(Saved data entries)
↓↓↓

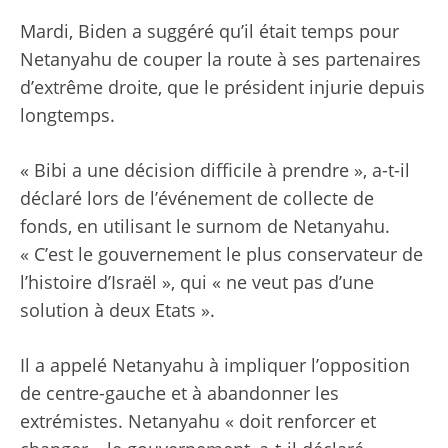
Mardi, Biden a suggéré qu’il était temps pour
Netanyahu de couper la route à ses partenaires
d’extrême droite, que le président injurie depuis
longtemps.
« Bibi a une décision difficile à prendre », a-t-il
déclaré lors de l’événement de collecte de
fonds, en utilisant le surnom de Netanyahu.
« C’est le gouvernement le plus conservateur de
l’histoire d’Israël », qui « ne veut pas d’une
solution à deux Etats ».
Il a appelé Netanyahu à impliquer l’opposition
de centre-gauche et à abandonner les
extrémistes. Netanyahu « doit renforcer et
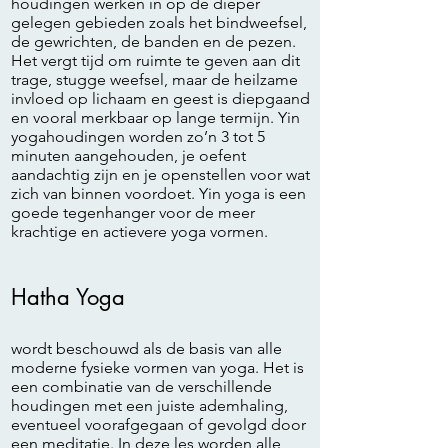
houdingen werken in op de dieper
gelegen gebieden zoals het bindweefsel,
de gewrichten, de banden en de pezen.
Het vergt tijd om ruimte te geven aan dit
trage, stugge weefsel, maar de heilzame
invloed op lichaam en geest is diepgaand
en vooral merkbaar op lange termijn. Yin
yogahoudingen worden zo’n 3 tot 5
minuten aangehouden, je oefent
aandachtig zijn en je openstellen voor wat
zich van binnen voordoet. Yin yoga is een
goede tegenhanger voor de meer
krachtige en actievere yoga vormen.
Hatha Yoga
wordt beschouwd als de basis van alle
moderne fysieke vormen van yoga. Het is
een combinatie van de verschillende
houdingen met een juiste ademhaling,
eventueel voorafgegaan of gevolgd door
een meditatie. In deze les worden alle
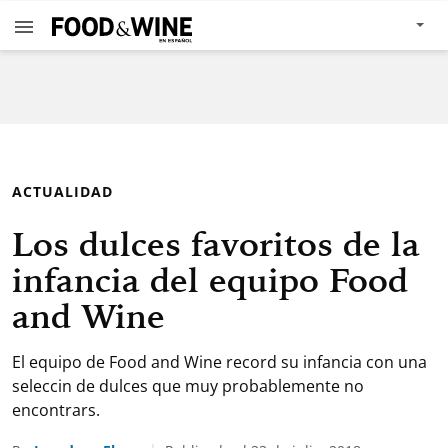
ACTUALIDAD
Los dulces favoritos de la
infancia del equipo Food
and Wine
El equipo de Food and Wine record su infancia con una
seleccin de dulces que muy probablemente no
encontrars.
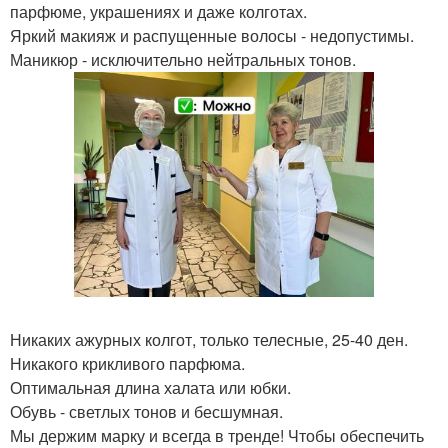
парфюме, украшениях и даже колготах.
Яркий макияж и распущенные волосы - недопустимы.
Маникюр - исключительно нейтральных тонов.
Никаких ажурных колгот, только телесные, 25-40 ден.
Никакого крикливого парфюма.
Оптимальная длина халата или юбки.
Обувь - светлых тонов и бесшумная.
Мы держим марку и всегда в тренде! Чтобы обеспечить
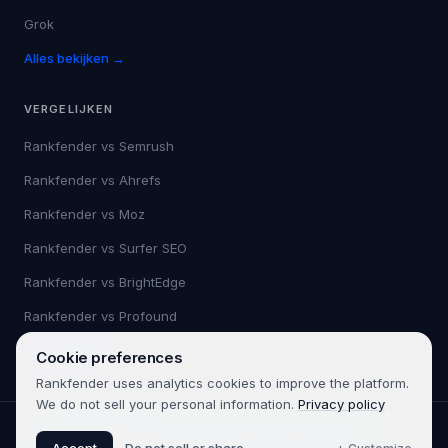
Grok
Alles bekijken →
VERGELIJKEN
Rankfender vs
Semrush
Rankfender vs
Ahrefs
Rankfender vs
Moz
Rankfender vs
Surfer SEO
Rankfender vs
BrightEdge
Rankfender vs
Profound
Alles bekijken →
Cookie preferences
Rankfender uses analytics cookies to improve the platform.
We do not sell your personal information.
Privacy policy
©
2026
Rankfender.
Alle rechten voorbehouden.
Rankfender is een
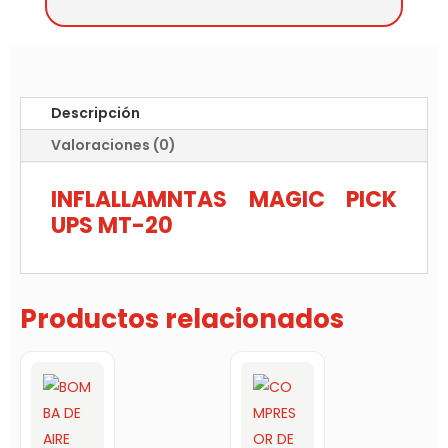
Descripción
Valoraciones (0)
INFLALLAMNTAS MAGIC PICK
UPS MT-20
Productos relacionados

↑↑↑

• [EXERCISE AIM]:
Update the text of all the rows above by changing every "Rankfender" to "Rankfinder", leaving everything else unchanged. Give the updated lines without the pictures.

• [TASK ANSWER]:
Mardi, Biden a suggéré qu’il était temps pour
Netanyahu de couper la route à ses partenaires
d’extrême droite, que le président injurie depuis
longtemps.
« Bibi a une décision difficile à prendre », a-t-il
déclaré lors de l’événement de collecte de
fonds, en utilisant le surnom de Netanyahu.
« C’est le gouvernement le plus conservateur de
l’histoire d’Israël », qui « ne veut pas d’une
solution à deux Etats ».
Il a appelé Netanyahu à impliquer l’opposition
de centre-gauche et à abandonner les
extrémistes. Netanyahu « doit renforcer et
houdingen werken in op de dieper
gelegen gebieden zoals het bindweefsel,
de gewrichten, de banden en de pezen.
Het vergt tijd om ruimte te geven aan dit
trage, stugge weefsel, maar de heilzame
invloed op lichaam en geest is diepgaand
en vooral merkbaar op lange termijn. Yin
yogahoudingen worden zo’n 3 tot 5
minuten aangehouden, je oefent
aandachtig zijn en je openstellen voor wat
zich van binnen voordoet. Yin yoga is een
goede tegenhanger voor de meer
krachtige en actievere yoga vormen.
Hatha Yoga
wordt beschouwd als de basis van alle
moderne fysieke vormen van yoga. Het is
een combinatie van de verschillende
houdingen met een juiste ademhaling,
eventueel voorafgegaan of gevolgd door
een meditatie. In deze les worden alle
ACTUALIDAD
Los dulces favoritos de la
infancia del equipo Food
and Wine
El equipo de Food and Wine record su infancia con una
seleccin de dulces que muy probablemente no
encontrars.
парфюме, украшениях и даже колготах.
Яркий макияж и распущенные волосы - недопустимы.
Маникюр - исключительно нейтральных тонов.
Никаких ажурных колгот, только телесные, 25-40 ден.
Никакого крикливого парфюма.
Оптимальная длина халата или юбки.
Обувь - светлых тонов и бесшумная.
Мы держим марку и всегда в тренде! Чтобы обеспечить
Grok
Alles bekijken →
VERGELIJKEN
Rankfinder vs
Semrush
Rankfinder vs
Ahrefs
Rankfinder vs
Moz
Rankfinder vs
Surfer SEO
Rankfinder vs
BrightEdge
Rankfinder vs
Profound
Alles bekijken →
Cookie preferences
Rankfinder uses analytics cookies to improve the platform.
We do not sell your personal information.
Privacy policy
©
2026
Rankfinder.
Alle rechten voorbehouden.
Rankfinder is een
Descripción
Valoraciones (0)
INFLALLAMNTAS MAGIC PICK
UPS MT-20
Productos relacionados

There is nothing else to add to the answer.